The trustees of the Chicago University met during the holidays, and adopted the plan of organization prepared and submitted by the committee on Faculties and Organization.
Professor Harper of Yale, is chairman of this committee, and in him the scheme for conducting the new University originated. The work will be arranged under three general divisions: The University proper, the University extension work, and the University publication work. The University proper will include academies and colleges. The first academy will be established according to the terms of the recent gift of John D. Rockefeller, and others will be organized as rapidly as opportunities are presented. Of colleges there will be organized the College of Liberal Arts, the College of Science, and the College of Literature and the College of Practical Arts. It is proposed to incorporate the Baptist Theological seminary at Morgan Park as the Divinity School. As soon as the funds of the University permit there will be established a Law School, Medical School, School of Engineering, School of Pedagogy, School of Fine Arts and a School of Music.

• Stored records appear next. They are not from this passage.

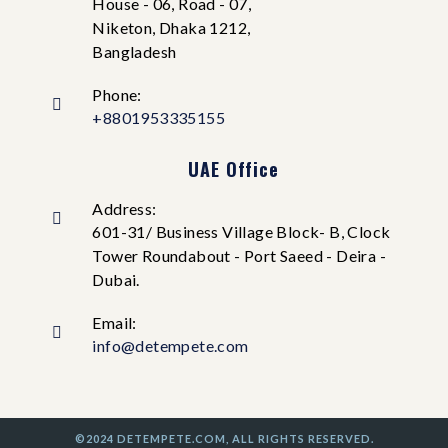
House - 06, Road - 07,
Niketon, Dhaka 1212,
Bangladesh
Phone:
+8801953335155
UAE Office
Address:
601-31/ Business Village Block- B, Clock
Tower Roundabout - Port Saeed - Deira -
Dubai.
Email:
info@detempete.com
©2024 DETEMPETE.COM, ALL RIGHTS RESERVED.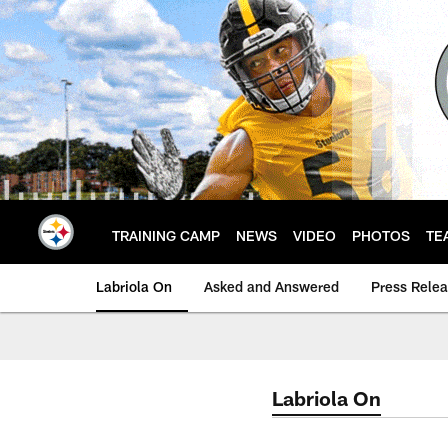
Skip
to
main
content
TRAINING CAMP
NEWS
VIDEO
PHOTOS
TE
Labriola On
Asked and Answered
Press Rele
Labriola On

The plan adopted in reference to the University extension work will be brought out by regular courses of lectures, delivered at points in and about the city of Chicago; evening courses in College and University subjects: correspondence courses and special courses in a scientific study of the Bible. The central university, located at Chicago, will operate through a system of preparatory branch schools scattered throughout the country, under the direct control of the central University. The regular curriculum may be dispensed with and bright and ambitious students allowed to complete the college course as circumstances direct. The committee on buildings favor adopting the seminary plan,- that is, to arrange the recitation rooms in suites of three to five rooms around a central room, which shall contain the library or laboratory of the department. This system is in use in Johns Hopkins University. A general recitation room, costing, probably, $200,000, and two or three dormitories to accommodate four hundred students, will soon be erected. It is expected that the institution will open October, 1892, with not less than five hundred students.
The University publication work will include the printing and publishing of the University bulletins, catalogues and other official documents; special papers, journals or reviews of a scientific character, prepared or edited by instructors in the various departments of the University, also books and pamphlets by University instructors.
Of the $600,000 fund for building originally subscribed in Chicago, $115,000 has been sent in and not one-tenth of the time has elapsed when the whole subscriptions become payable. This does not include the ten acres deeded to the University by Marshall Field. This property is estimated as worth $200,000.
Dr. Harper's connection with the report was simply as a member of the committee on organization. It will probably be next May before he gives a definite answer as to whether he will accept the office of president, tendered him by the trustees. If he accepts it his departure will leave vacant the senior professorship of Bible studies at Yale.